Fast and accurate plant disease diagnosis and pathogen identification before plants are distributed by nurseries and sold to farmers and home owners could make the difference between successfully preventing a disease outbreak or losing billions of dollars because of crops that are damaged or destroyed by emerging diseases, such as citrus greening. Shotgun metagenomic sequencing in combination with efficient algorithms and comprehensive pathogen genome databases offer the possibility to revolutionize plant disease diagnostics and pathogen identification. We thus perform research on how to improve protocols for pathogen DNA extraction directly from plants and bioinformatic analysis of metagenomic sequences.

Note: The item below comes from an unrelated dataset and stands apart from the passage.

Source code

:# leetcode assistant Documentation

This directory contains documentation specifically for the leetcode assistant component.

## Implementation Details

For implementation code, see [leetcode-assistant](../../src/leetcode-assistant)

Ice nucleation is a fundamental process in the earth’s atmosphere. While pure water melts at 0°C, pure water only freezes at approximately -38°C. At higher temperatures, water only freezes in the presence of particles that facilitate the transition from the liquid to the solid state. The most efficient particles that can do this are called ice nucleation particles (INPs) because they provide a nucleus from which ice crystals grow. In other words, they have ice nucleation activity (INA). The most effective INPs are produced by a small number of bacterial and fungal species. These species are hypothesized to contribute to the freezing of cloud droplets in the atmosphere leading to the formation of precipitation and to a change of the ratio of liquid to frozen water in mixed phase clouds, which in turn affects earth's radiation balance, and consequently, earth’s temperature. Moreover, INPs can increase the damage of spring frost to fruit tree blossoms, sometimes leading to the total loss of a crop in a geographic region. But INPs can also have positive impacts. Some bacterial INPs are used for snow production in ski resorts and bacterial and fungal INPs have the potential to be employed in cloud seeding to increase precipitation. Finally, INPs could be used in the food industry to concentrate fruit juices and change the properties of ice cream and other frozen products, as long as they are found harmless to human health. Identifying the molecular basis of ice nucleation in the fungal genus Fusarium can be expected to have long term positive impacts because of the fundamental role of INPs in weather and climate, their negative impact on fruit production, their potential for improving food products, and their ability to lengthen the ski season in ski resorts. The approach used in this project to identify the molecular basis of ice nucleation is three-pronged combining a computational approach, a biochemical approach, and a genetic approach. The results from these computational and biochemical approaches will be combined to make a short list of putative genes coding for fungal INPs. These genes will then be expressed in organisms that on their own do not have ice nucleation activity to determine which genes are sufficient to confer ice nucleation activity to these organisms. The genes that do that can then be considered to encode fungal INPs.